Statistical Analysis

Values are expressed as means±sem. The statistical significance of the difference between the Opa1+/+ and Opa1+/− groups was estimated by Student’s t-test, and when necessary by two-way ANOVA using Newman-Keuls post-hoc test. Values of p<0.05 were considered significant.

Results

Anatomical characteristics and heart function

The heterozygous mutation in Opa1 resulted in an approximately 50% reduction of OPA1 protein (Figure 1A) in line with previous results.18 Six-month-old Opa1+/− mice displayed normal body weight and growth (Figure 1B). There was no difference in heart weight between Opa1+/+ and Opa1+/− mice (Figure 1C). Heart rate, left ventricular (LV) end-diastolic and end-systolic volumes as well as ejection fraction assessed by echocardiography were normal in Opa1+/− (Figure 1, D–F). Similarly, contractile reserve, revealed by infusion of dobutamine (a β-adrenergic receptor agonist), was not compromised in Opa1+/− mice (Figure 1G). Thus, in adult Opa1+/− mice, cardiac function was normal and able to respond normally to an acute stimulation.

Figure 1.

Figure 1

Anatomical characteristics and cardiac function of 6-month-old Opa1+/+ and Opa1+/− mice. (A) Western blot analysis of OPA1 protein. Upper panel: a representative original recording.

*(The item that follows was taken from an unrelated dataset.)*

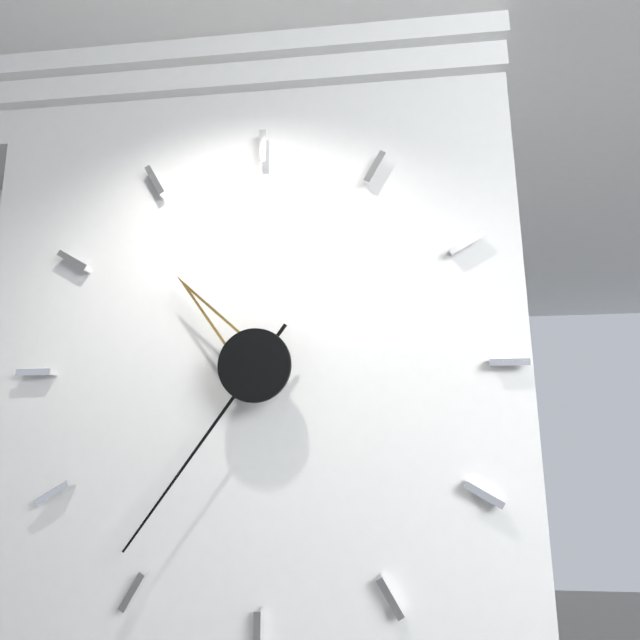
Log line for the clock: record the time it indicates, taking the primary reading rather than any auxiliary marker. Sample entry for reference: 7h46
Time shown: 10h36
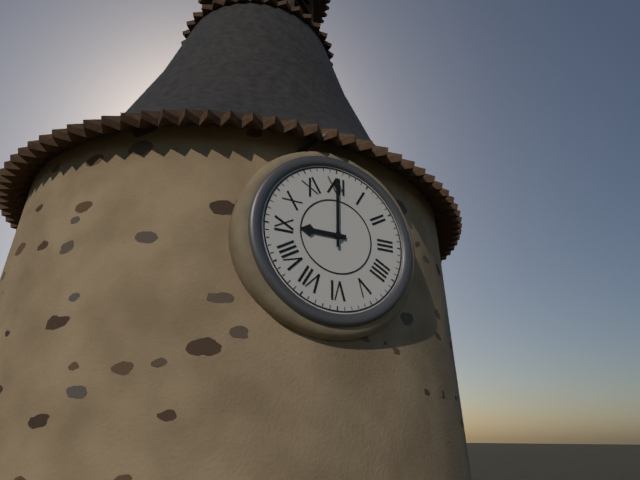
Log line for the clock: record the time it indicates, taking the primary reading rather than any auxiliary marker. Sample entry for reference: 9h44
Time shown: 9h00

Lower panel: mean values of OPA1 protein. ***p<0.001 versus Opa1+/+. (B) Body weight (BW). (C) Heart weight to body weight (HW/BW) ratio. (D) Heart rate. (E) LV end-diastolic volume (LVEDV) and LV end-systolic volume (LVESV). (F) LV ejection fraction (EF). (G) LV fractional shortening (FS) after dobutamine stimulation.

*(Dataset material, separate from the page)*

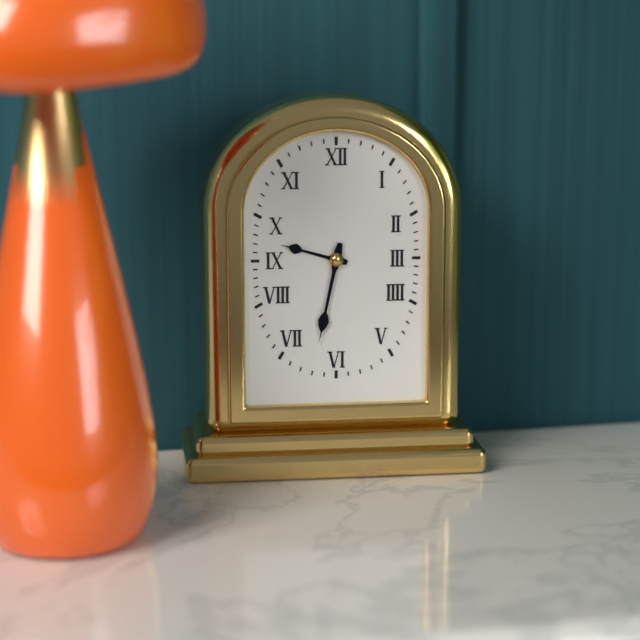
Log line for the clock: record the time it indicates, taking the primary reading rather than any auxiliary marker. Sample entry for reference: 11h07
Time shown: 9h32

Cardiomyocyte ultrastructure and mitochondrial network organization

Compared with Opa1+/+, the mitochondrial network in Opa1+/− cardiomyocytes appeared to be more heterogeneous, with larger mitochondria and/or an increase in the number of mitochondrial clusters and an increase of volume dispersion (Figure 2A). IMARIS analysis revealed that Opa1+/− cardiomyocyte and global mitochondrial volumes were identical to control (Figure 2B and C). However, the distribution of mitochondrial volumes was shifted, with an increase in the percentage of large mitochondria (p<0.01) and a decrease in the proportion of small mitochondria in Opa1+/− cardiomyocytes (p<0.05) (Figure 2E). This is consistent with a decreased number of mitochondria per cell (Figure 2D). These results show that partial OPA1 deficiency affects mitochondrial network morphology of adult cardiomyocytes by modifying the distribution and morphology of individual mitochondria rather than the global mitochondrial volume.

Figure 2.

Figure 2

Morphological description of the mitochondrial network. (A) Representative pictures obtained with Mito-Tracker orange and IMARIS software. Each mitochondrion is identified by a color in accordance with its volume (the smallest mitochondria are blue and the largest are red). (B) Cell volume measured by calcein loading and IMARIS analysis. (C) Total mitochondrial volume quantified by IMARIS. (D) Number of mitochondria per cell. (E) Percentage of mitochondrial size categories. (F) Level of proteins involved in mitochondrial dynamics (Drp1, Mfn1, Mfn2) in Opa1+/+ and Opa1+/− cardiac tissue estimated by Western Blot analysis (normalized to citrate synthase level). *p<0.05; ***p<0.001 versus Opa1+/+.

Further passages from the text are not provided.